[[ Information supplied open ]]
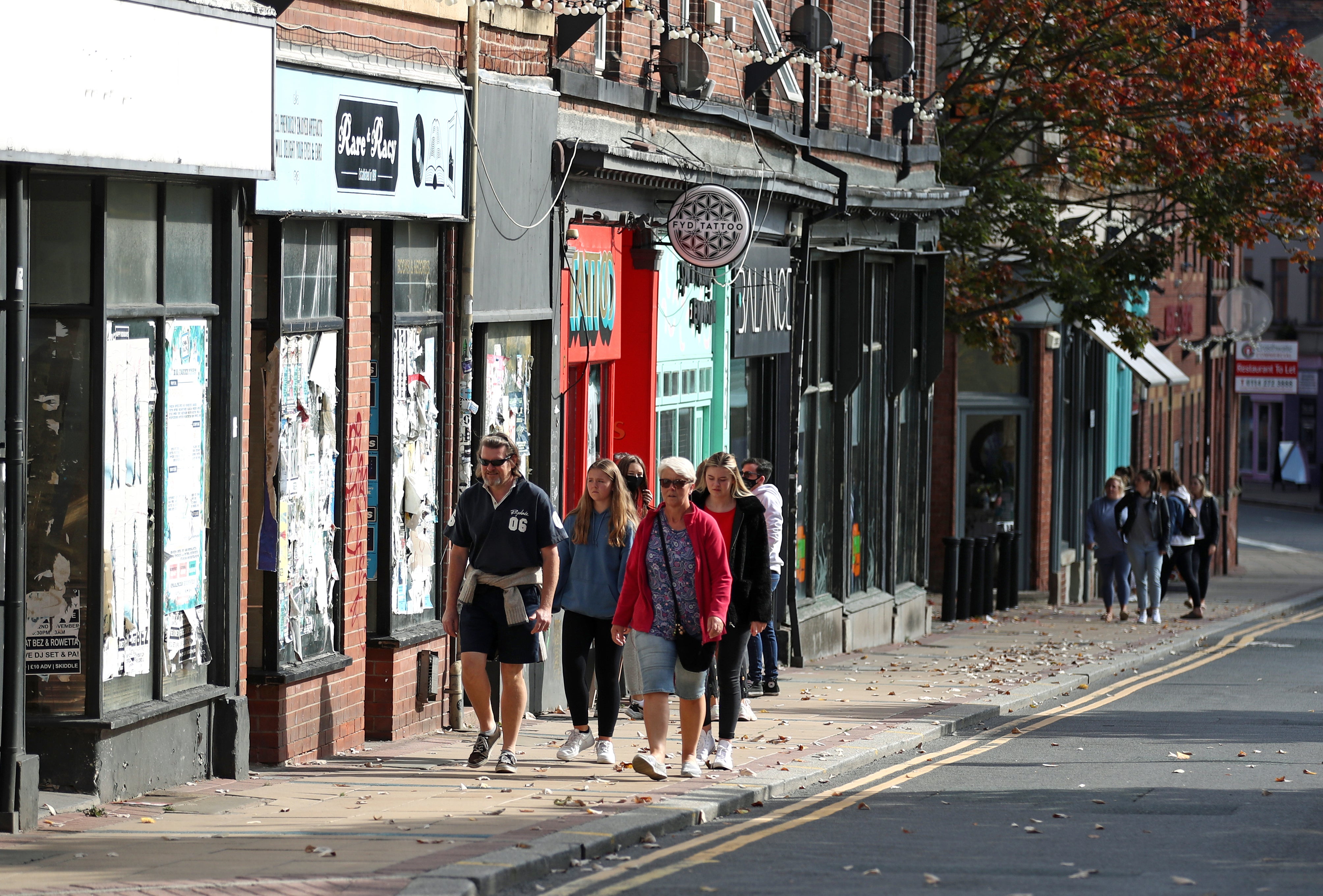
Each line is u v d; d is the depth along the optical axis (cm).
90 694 3338
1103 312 8806
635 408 5575
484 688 3859
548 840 3078
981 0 8662
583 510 4012
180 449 3584
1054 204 8819
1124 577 9044
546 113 4925
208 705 3678
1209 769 4297
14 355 3094
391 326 4266
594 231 5303
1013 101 9044
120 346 3388
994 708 5359
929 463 8481
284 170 3778
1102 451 11575
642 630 3850
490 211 4619
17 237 3086
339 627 4125
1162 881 2931
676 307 5825
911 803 3772
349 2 4028
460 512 3872
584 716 4066
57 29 3042
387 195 4166
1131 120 8775
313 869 2809
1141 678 6556
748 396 6619
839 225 7188
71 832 3102
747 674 5344
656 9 5594
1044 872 2997
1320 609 10694
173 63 3350
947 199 7956
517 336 4888
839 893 2809
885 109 7800
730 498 3953
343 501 4125
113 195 3353
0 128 2923
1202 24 8556
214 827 3181
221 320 3688
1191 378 14362
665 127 5756
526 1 4869
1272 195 8925
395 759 4044
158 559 3512
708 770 3969
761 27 6619
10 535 3105
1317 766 4356
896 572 8119
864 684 5956
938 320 8200
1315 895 2845
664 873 2972
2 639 3122
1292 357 13975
[[ Information supplied closed ]]
▸ Instructions for the task
Make an exact copy of the records above, with the pictures left out.

▸ Response area
Each line is u v d; d is the depth along the optical axis (cm).
90 694 3338
1103 312 8806
635 408 5575
484 688 3859
548 840 3078
981 0 8662
583 510 4012
180 449 3584
1054 204 8819
1124 577 9044
546 113 4925
208 705 3678
1209 769 4297
14 355 3094
391 326 4266
594 231 5303
1013 101 9044
120 346 3388
994 708 5359
929 463 8481
284 170 3778
1102 451 11575
642 630 3850
490 211 4619
17 237 3086
339 627 4125
1162 881 2931
676 307 5825
911 803 3772
349 2 4028
460 512 3872
584 716 4066
57 29 3042
387 195 4166
1131 120 8775
313 869 2809
1141 678 6556
748 396 6619
839 225 7188
71 832 3102
747 674 5344
656 9 5594
1044 872 2997
1320 609 10694
173 63 3350
947 199 7956
517 336 4888
839 893 2809
885 109 7800
730 498 3953
343 501 4125
113 195 3353
0 128 2923
1202 24 8556
214 827 3181
221 320 3688
1191 378 14362
665 127 5756
526 1 4869
1272 195 8925
395 759 4044
158 559 3512
708 770 3969
761 27 6619
10 535 3105
1317 766 4356
896 572 8119
864 684 5956
938 320 8200
1315 895 2845
664 873 2972
2 639 3122
1292 357 13975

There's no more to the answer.